Been thinking lately about how digital story telling can really work for a lot of kids who have writing issues, like my son. Digital story telling offers a way to present knowledge/understanding using organization and creativity without the difficult writing/handwriting process. And I mean not only handwriting, but keyboarding as writing as well.

I am going to apply to pilot the use of iPod touch as a tool to create podcasts at my elementary school. I think that until they Touch gets a built in camera, we will primarily use it as a recording device. There are headsets with microphones and earbuds which I am hoping will make it easier to record in a classroom setting. There are always recording issues. The Touches do have wifi and safari for internet access. And there are quite a few apps, but I have to investigate whether you actually create the podcast on the touch or record and sync the audio to a desktop/laptop for the actual creation in like Garageband or whatever.

I am so interested to hear other teachers' opinions about podcasting/digital story telling because of how "wed" to the writing process teachers can become sometimes, for obvious reasons. I think I see this because at the level of language learning/acquisition that my students are, they do almost no writing, just language production. So I know there are alternative means of expression/presentation/assessment that can be used effectively. Storyboarding is a big element in good digital storytelling which is an organizational tool.
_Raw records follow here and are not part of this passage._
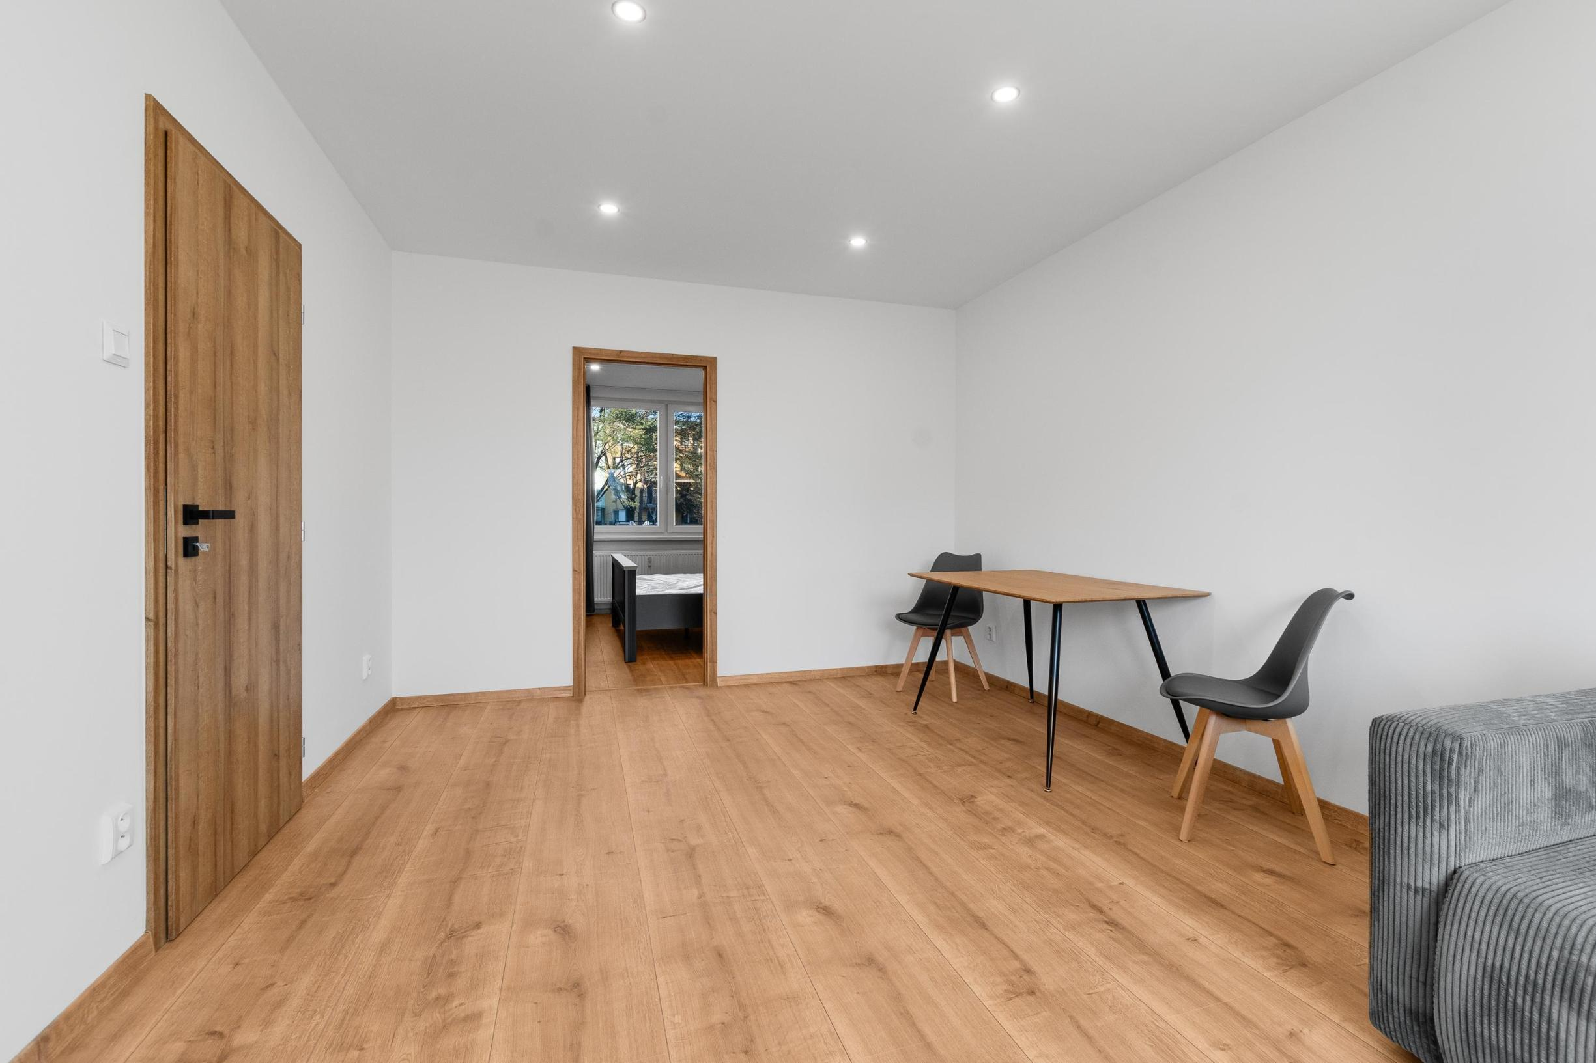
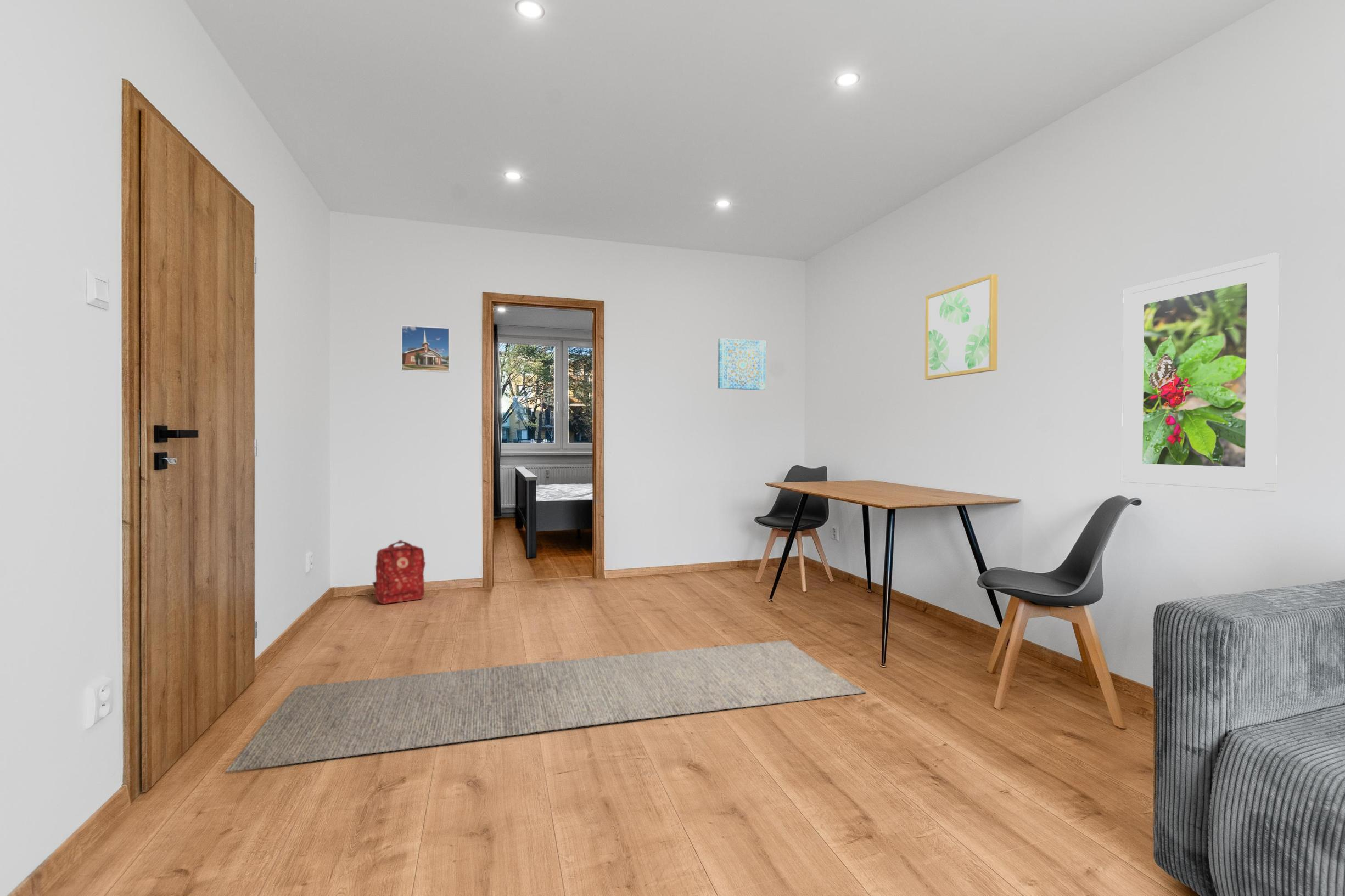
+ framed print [401,325,450,373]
+ backpack [372,539,426,605]
+ rug [225,640,867,773]
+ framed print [1122,252,1279,492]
+ wall art [924,273,999,380]
+ wall art [718,337,766,391]
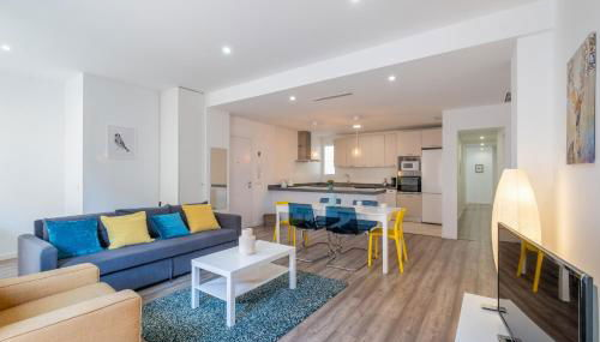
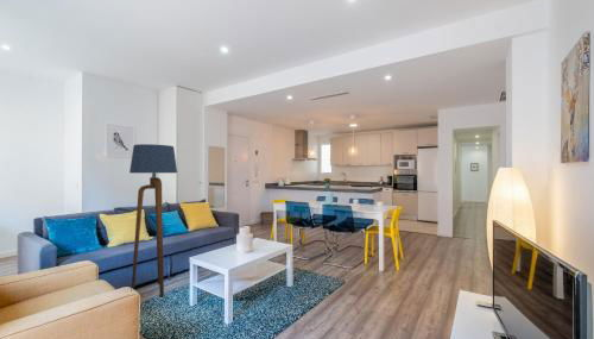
+ floor lamp [128,143,178,299]
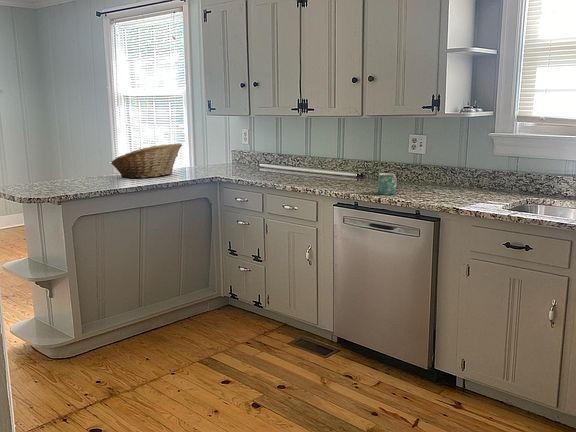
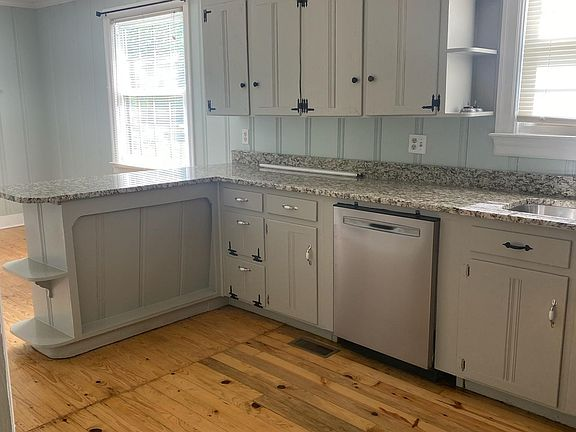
- mug [377,172,398,196]
- fruit basket [110,142,183,179]
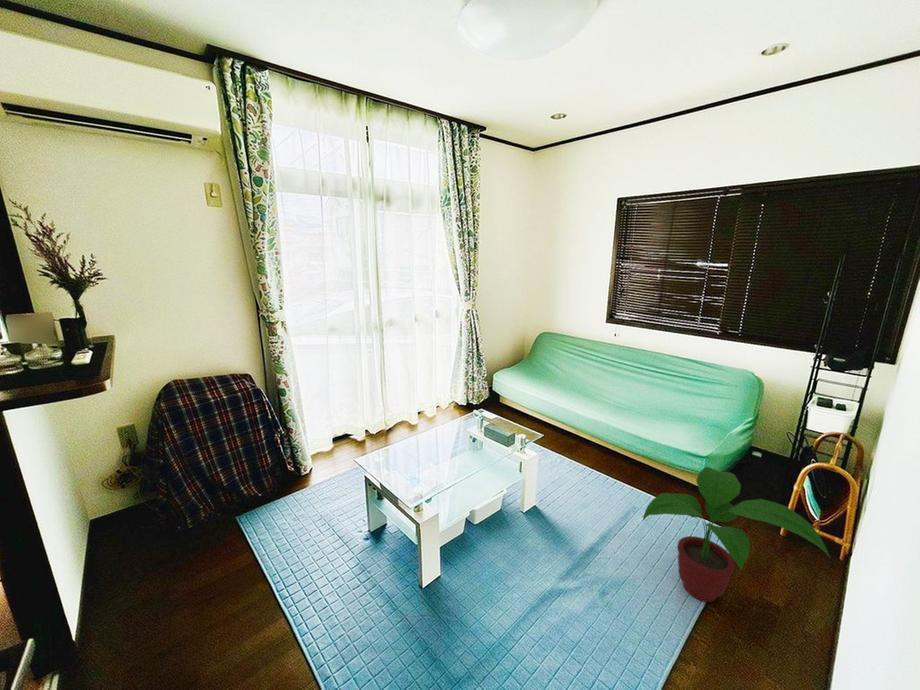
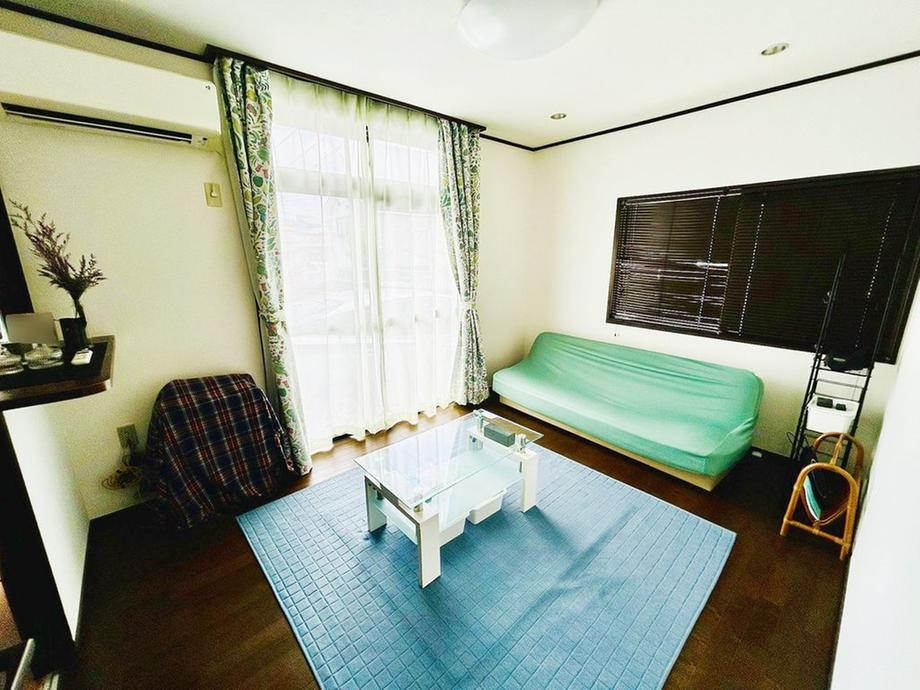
- potted plant [642,466,831,603]
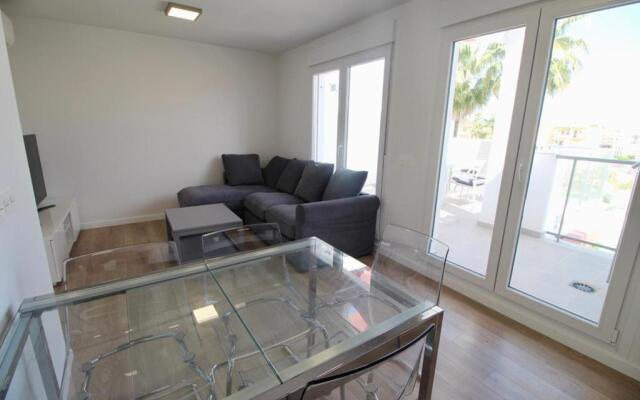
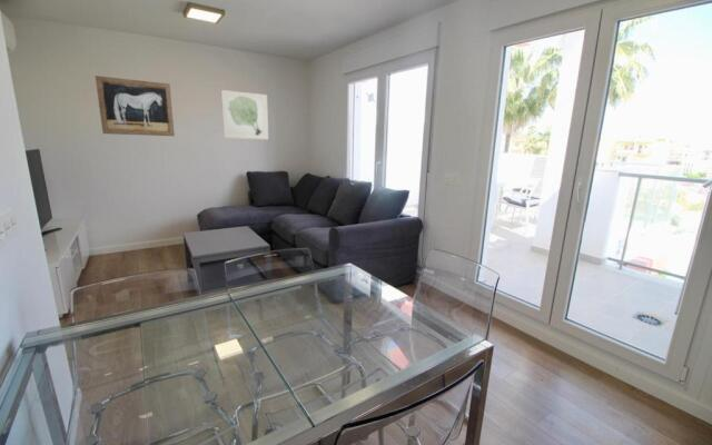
+ wall art [95,75,176,137]
+ wall art [220,89,269,140]
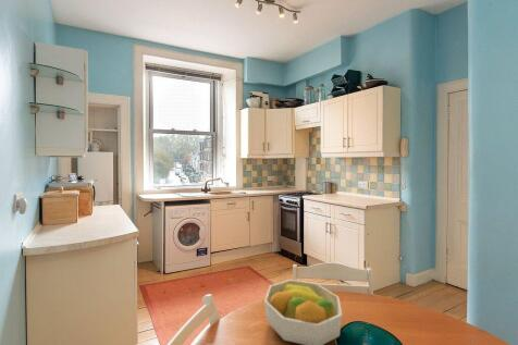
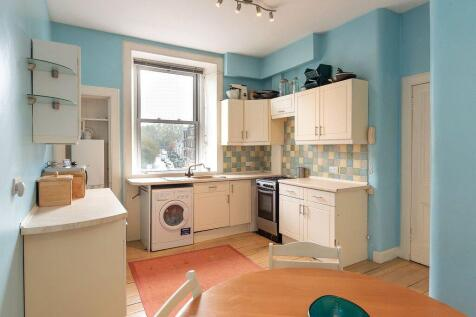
- fruit bowl [263,279,344,345]
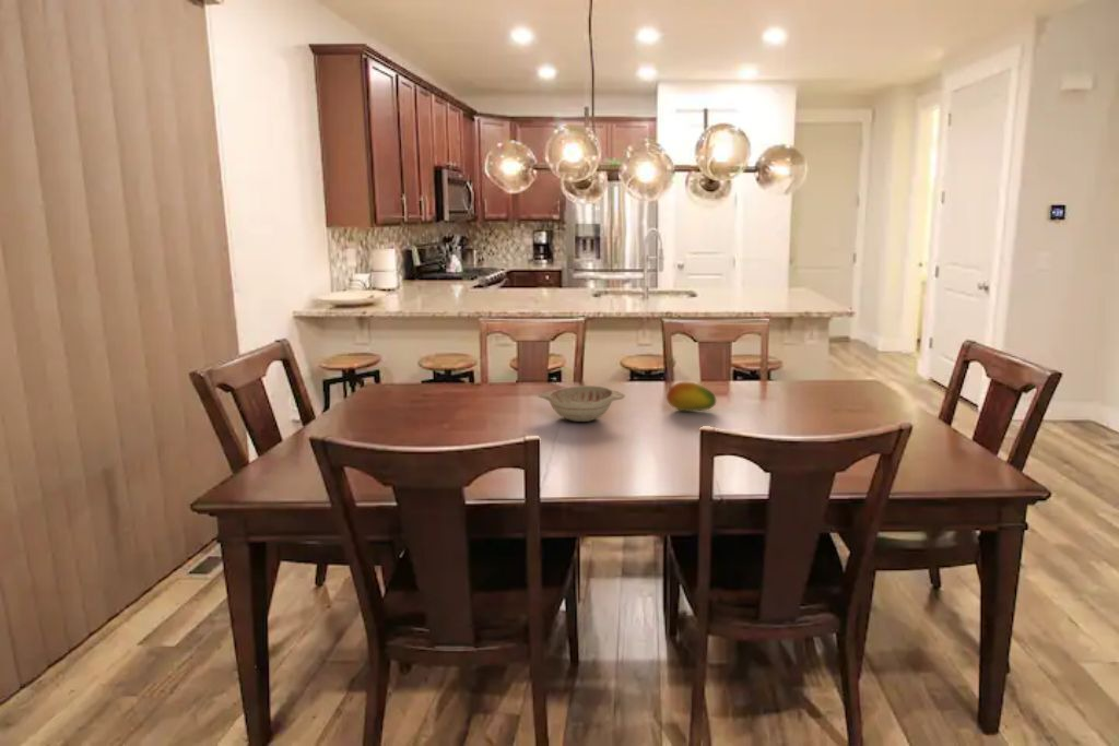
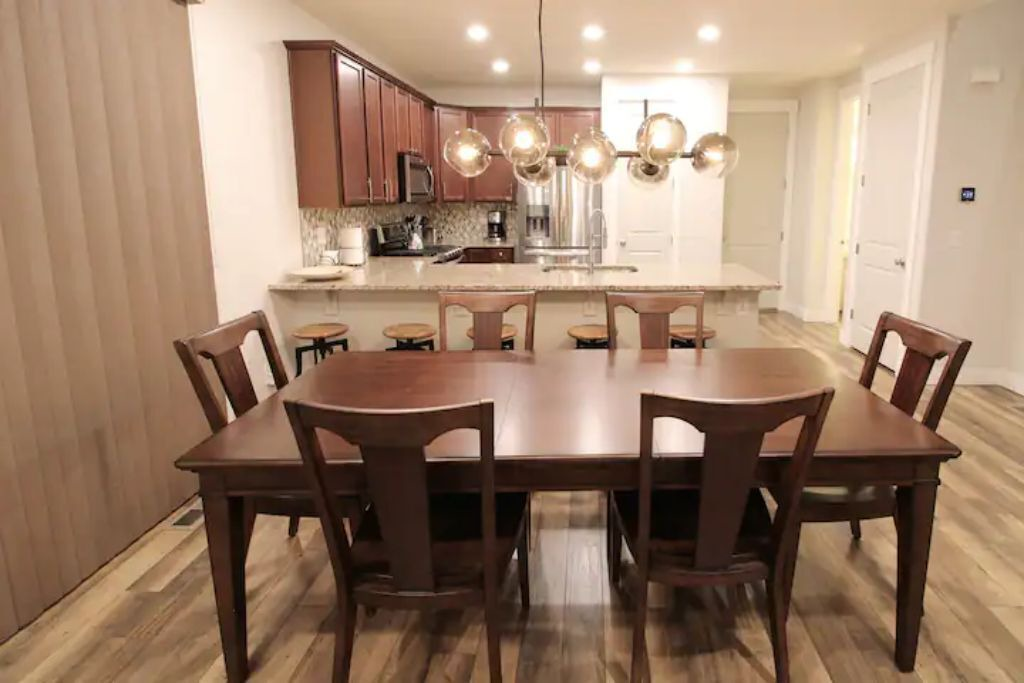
- decorative bowl [537,384,626,423]
- fruit [665,381,717,413]
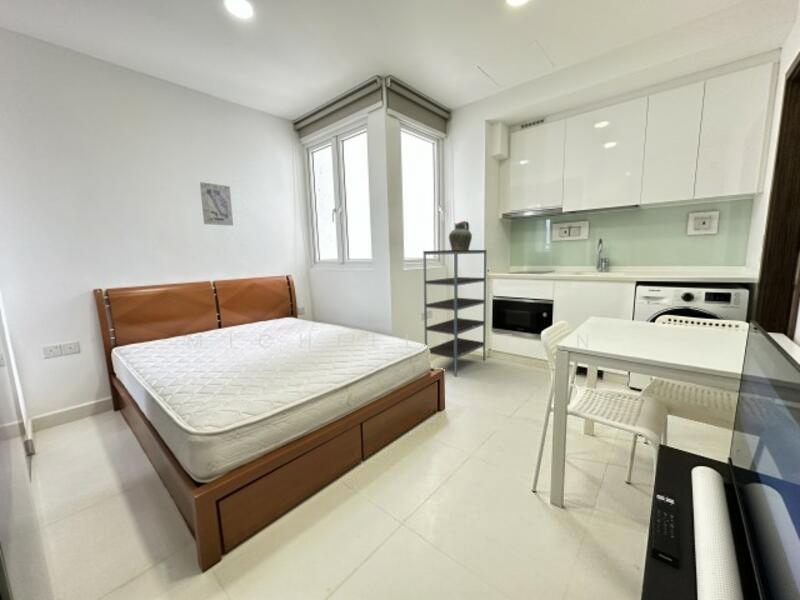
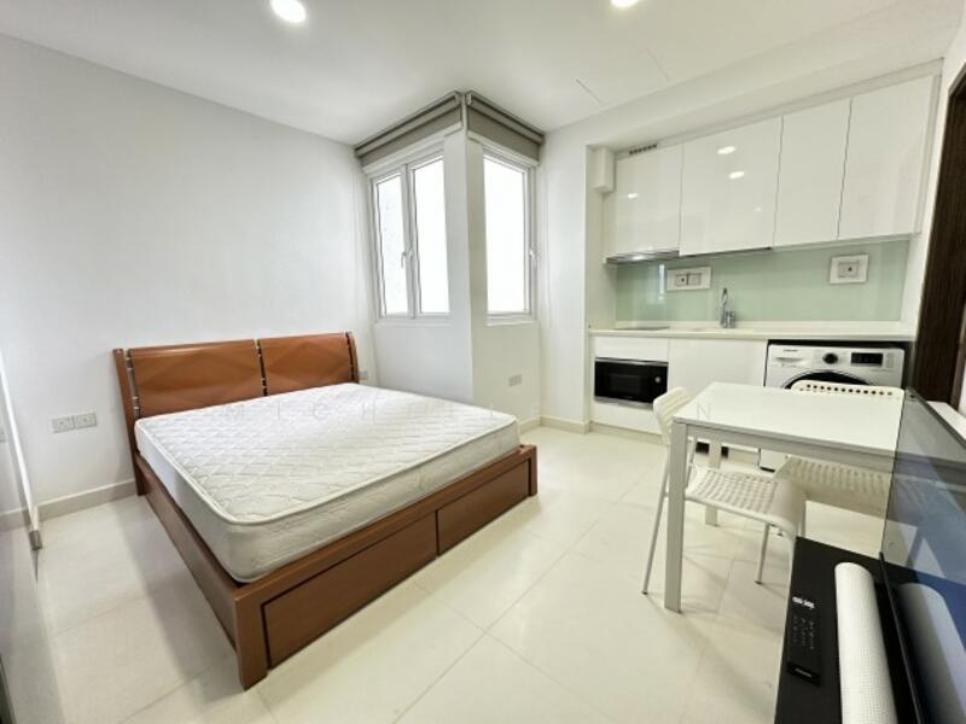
- wall art [199,181,234,227]
- ceramic jug [448,220,473,250]
- shelving unit [422,249,488,377]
The editing process is well, just that, editing...choosing the most important material to include and checking for meaning/correctness. A well done digital story can be a very complete representation of a students thoughts/understanding/ideas.

I keep meaning to read more of the text Digital Storytelling in the Classroom, but quite frankly not only is it like a user's manual, which I am notorious for eschewing in favor of just trying things out, but it's also dry as toast and about as indigestible.

I'm proud of myself for finally quieting my mind enough to finish another assignment and thankful that I have 2 days over this teacher's convention that I can spend some time and get things done.

1 comment:

  1. What grade do you teach? My 8th graders are always writing and I am always trying to find ways to have them think "outside the box." I feel that the technology helps me to do that. An example of something I did recently was to provide several writing prompts on line through "Discovery Education" with associated pictures. My District provides this tool. The students were able to choose the prompt that they were interested in. So not only did they submit online, but I was simultaneously able to offer differentiated instruction.